Reproduce each line of the listing exactly.

>>>>

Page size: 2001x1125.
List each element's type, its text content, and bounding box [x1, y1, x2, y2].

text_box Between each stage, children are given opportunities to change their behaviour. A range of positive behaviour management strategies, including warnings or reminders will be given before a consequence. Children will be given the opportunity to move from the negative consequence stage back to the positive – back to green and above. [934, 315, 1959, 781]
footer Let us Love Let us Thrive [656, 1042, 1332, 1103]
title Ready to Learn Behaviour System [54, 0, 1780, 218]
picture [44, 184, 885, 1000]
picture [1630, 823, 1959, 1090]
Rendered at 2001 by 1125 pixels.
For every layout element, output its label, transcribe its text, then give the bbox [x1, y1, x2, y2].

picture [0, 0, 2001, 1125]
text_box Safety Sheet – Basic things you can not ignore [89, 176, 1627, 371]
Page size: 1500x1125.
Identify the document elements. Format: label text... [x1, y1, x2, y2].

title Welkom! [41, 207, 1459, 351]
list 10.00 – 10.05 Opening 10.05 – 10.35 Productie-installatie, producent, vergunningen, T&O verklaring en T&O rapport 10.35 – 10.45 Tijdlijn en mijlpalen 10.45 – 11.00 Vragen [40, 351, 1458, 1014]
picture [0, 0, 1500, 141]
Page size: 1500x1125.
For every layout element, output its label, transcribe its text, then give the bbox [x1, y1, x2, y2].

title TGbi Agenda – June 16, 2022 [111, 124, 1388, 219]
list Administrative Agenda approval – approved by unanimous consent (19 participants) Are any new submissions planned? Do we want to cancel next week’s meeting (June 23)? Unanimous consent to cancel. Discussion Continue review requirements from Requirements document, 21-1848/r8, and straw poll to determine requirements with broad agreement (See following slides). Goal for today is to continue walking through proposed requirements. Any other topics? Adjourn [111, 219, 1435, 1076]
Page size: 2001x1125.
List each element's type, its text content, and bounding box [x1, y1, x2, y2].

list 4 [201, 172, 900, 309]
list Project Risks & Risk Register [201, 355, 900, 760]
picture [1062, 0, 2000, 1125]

<<<<

- _WRITTEN RESPONSE_
Page size: 2001x1125.
List each element's type, its text content, and bounding box [x1, y1, x2, y2].

text_box Between each stage, children are given opportunities to change their behaviour. A range of positive behaviour management strategies, including warnings or reminders will be given before a consequence. Children will be given the opportunity to move from the negative consequence stage back to the positive – back to green and above. [934, 315, 1959, 781]
footer Let us Love Let us Thrive [656, 1042, 1332, 1103]
title Ready to Learn Behaviour System [54, 0, 1780, 218]
picture [44, 184, 885, 1000]
picture [1630, 823, 1959, 1090]
Rendered at 2001 by 1125 pixels.
For every layout element, output its label, transcribe its text, then give the bbox [x1, y1, x2, y2].

picture [0, 0, 2001, 1125]
text_box Safety Sheet – Basic things you can not ignore [89, 176, 1627, 371]
Page size: 1500x1125.
Identify the document elements. Format: label text... [x1, y1, x2, y2].

title Welkom! [41, 207, 1459, 351]
list 10.00 – 10.05 Opening 10.05 – 10.35 Productie-installatie, producent, vergunningen, T&O verklaring en T&O rapport 10.35 – 10.45 Tijdlijn en mijlpalen 10.45 – 11.00 Vragen [40, 351, 1458, 1014]
picture [0, 0, 1500, 141]
Page size: 1500x1125.
For every layout element, output its label, transcribe its text, then give the bbox [x1, y1, x2, y2].

title TGbi Agenda – June 16, 2022 [111, 124, 1388, 219]
list Administrative Agenda approval – approved by unanimous consent (19 participants) Are any new submissions planned? Do we want to cancel next week’s meeting (June 23)? Unanimous consent to cancel. Discussion Continue review requirements from Requirements document, 21-1848/r8, and straw poll to determine requirements with broad agreement (See following slides). Goal for today is to continue walking through proposed requirements. Any other topics? Adjourn [111, 219, 1435, 1076]
Page size: 2001x1125.
List each element's type, its text content, and bounding box [x1, y1, x2, y2].

list 4 [201, 172, 900, 309]
list Project Risks & Risk Register [201, 355, 900, 760]
picture [1062, 0, 2000, 1125]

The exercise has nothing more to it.